The results in the current study have also indicated that there was a significant difference between case and control groups regarding to type of delivery; more neonates with false-positive OAE results had been born by cesarean section. The reason may correlate to accumulation of wax or amniotic fluid in the external and middle ear in the cesarean cases. Unlike the OAE test, the ABR test is not affected by such factors [4, 15]. In addition, it is supposed that in the cesarean cases, anesthesia and the time of screening after that may affect the OAE results [16]. According to such findings, we suggest the implementing of ABR test as the first screening test for neonates born by cesarean section. By using this test, rescreenining might be avoided. Compatible to our findings, Xiao et al. have indicated that cesarean section and early screening within the first 42 h after that have significantly increased the false-positive OAE results among neonates [17]. Smolkin et al. demonstrated that cesarean section could increase the risk of failure of OAE test by 3.2 times compared to vaginal delivery. They have proposed that to decrease the false-positive failure rates among neonates born by cesarean section, OAE screening test should be performed beyond 48 h after the birth [15]. Oghan et al. reported that of 6044 newborns born by cesarean section, 424 neonates failed the OAE test while 6.1% of them could pass the ABR test. Of 4723 subjects with vaginal delivery, 227 neonates failed the OAE test, of them 4.3% could pass the ABR test. The authors indicated that although false-positive results in the cesarean group were higher than the normal vaginal delivery group; the difference between two groups was not significant [18]. Güven also did not find any significant association between false-positive hearing screening result and the mode of delivery, however the author showed that after fluid resorption in the ear, success rate related to the first OAE was significantly increased [8]. Tabrizi et al. have also noted that for higher success rate, the first OAE test after cesarean delivery should be postponed [19]. In contrast to our finding, Farahani et al. have demonstrate that false-positive OAE results in the vaginal delivery group was significantly higher than the cesarean group (15.5% vs. 9.5%) [20].
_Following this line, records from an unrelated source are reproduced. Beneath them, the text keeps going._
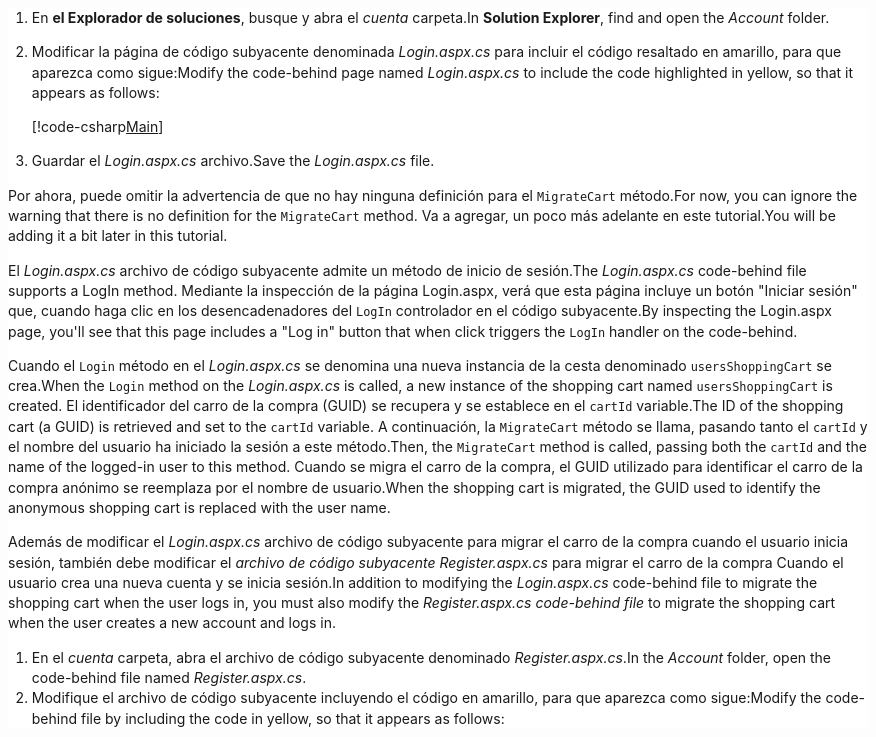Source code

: 1. <span data-ttu-id="6b8d1-267">En **el Explorador de soluciones**, busque y abra el *cuenta* carpeta.</span><span class="sxs-lookup"><span data-stu-id="6b8d1-267">In **Solution Explorer**, find and open the *Account* folder.</span></span>
2. <span data-ttu-id="6b8d1-268">Modificar la página de código subyacente denominada *Login.aspx.cs* para incluir el código resaltado en amarillo, para que aparezca como sigue:</span><span class="sxs-lookup"><span data-stu-id="6b8d1-268">Modify the code-behind page named *Login.aspx.cs* to include the code highlighted in yellow, so that it appears as follows:</span></span>   

    [!code-csharp[Main](checkout-and-payment-with-paypal/samples/sample8.cs?highlight=41-43)]
3. <span data-ttu-id="6b8d1-269">Guardar el *Login.aspx.cs* archivo.</span><span class="sxs-lookup"><span data-stu-id="6b8d1-269">Save the *Login.aspx.cs* file.</span></span>

<span data-ttu-id="6b8d1-270">Por ahora, puede omitir la advertencia de que no hay ninguna definición para el `MigrateCart` método.</span><span class="sxs-lookup"><span data-stu-id="6b8d1-270">For now, you can ignore the warning that there is no definition for the `MigrateCart` method.</span></span> <span data-ttu-id="6b8d1-271">Va a agregar, un poco más adelante en este tutorial.</span><span class="sxs-lookup"><span data-stu-id="6b8d1-271">You will be adding it a bit later in this tutorial.</span></span>

<span data-ttu-id="6b8d1-272">El *Login.aspx.cs* archivo de código subyacente admite un método de inicio de sesión.</span><span class="sxs-lookup"><span data-stu-id="6b8d1-272">The *Login.aspx.cs* code-behind file supports a LogIn method.</span></span> <span data-ttu-id="6b8d1-273">Mediante la inspección de la página Login.aspx, verá que esta página incluye un botón "Iniciar sesión" que, cuando haga clic en los desencadenadores del `LogIn` controlador en el código subyacente.</span><span class="sxs-lookup"><span data-stu-id="6b8d1-273">By inspecting the Login.aspx page, you'll see that this page includes a "Log in" button that when click triggers the `LogIn` handler on the code-behind.</span></span>

<span data-ttu-id="6b8d1-274">Cuando el `Login` método en el *Login.aspx.cs* se denomina una nueva instancia de la cesta denominado `usersShoppingCart` se crea.</span><span class="sxs-lookup"><span data-stu-id="6b8d1-274">When the `Login` method on the *Login.aspx.cs* is called, a new instance of the shopping cart named `usersShoppingCart` is created.</span></span> <span data-ttu-id="6b8d1-275">El identificador del carro de la compra (GUID) se recupera y se establece en el `cartId` variable.</span><span class="sxs-lookup"><span data-stu-id="6b8d1-275">The ID of the shopping cart (a GUID) is retrieved and set to the `cartId` variable.</span></span> <span data-ttu-id="6b8d1-276">A continuación, la `MigrateCart` método se llama, pasando tanto el `cartId` y el nombre del usuario ha iniciado la sesión a este método.</span><span class="sxs-lookup"><span data-stu-id="6b8d1-276">Then, the `MigrateCart` method is called, passing both the `cartId` and the name of the logged-in user to this method.</span></span> <span data-ttu-id="6b8d1-277">Cuando se migra el carro de la compra, el GUID utilizado para identificar el carro de la compra anónimo se reemplaza por el nombre de usuario.</span><span class="sxs-lookup"><span data-stu-id="6b8d1-277">When the shopping cart is migrated, the GUID used to identify the anonymous shopping cart is replaced with the user name.</span></span>

<span data-ttu-id="6b8d1-278">Además de modificar el *Login.aspx.cs* archivo de código subyacente para migrar el carro de la compra cuando el usuario inicia sesión, también debe modificar el *archivo de código subyacente Register.aspx.cs* para migrar el carro de la compra Cuando el usuario crea una nueva cuenta y se inicia sesión.</span><span class="sxs-lookup"><span data-stu-id="6b8d1-278">In addition to modifying the *Login.aspx.cs* code-behind file to migrate the shopping cart when the user logs in, you must also modify the *Register.aspx.cs code-behind file* to migrate the shopping cart when the user creates a new account and logs in.</span></span>

1. <span data-ttu-id="6b8d1-279">En el *cuenta* carpeta, abra el archivo de código subyacente denominado *Register.aspx.cs*.</span><span class="sxs-lookup"><span data-stu-id="6b8d1-279">In the *Account* folder, open the code-behind file named *Register.aspx.cs*.</span></span>
2. <span data-ttu-id="6b8d1-280">Modifique el archivo de código subyacente incluyendo el código en amarillo, para que aparezca como sigue:</span><span class="sxs-lookup"><span data-stu-id="6b8d1-280">Modify the code-behind file by including the code in yellow, so that it appears as follows:</span></span>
According to the results, we could not find any significant relationships between false-positive OAE results and other perinatal factors. However further studies with larger sample size, implementing of different screening methods in variable postnatal times may provide more beneficial data.

Conclusion

In summary based on the results, the cesarean section delivery and neonate’s male sex increased the risk of false-positive results related to OAE test. Implementing other screening tests such as ABR or Automated ABR as the initial screening test could be suggested for such cases. Using these methods as the first screening tool may be cost effective by avoiding of rescreenining and also reduces parents’ anxiety related to false-positive results. Moreover, with regard to high rates of false-positive rates in the implementing of OAE test, the performing the second screening modality for the failed OAE cases should be considered.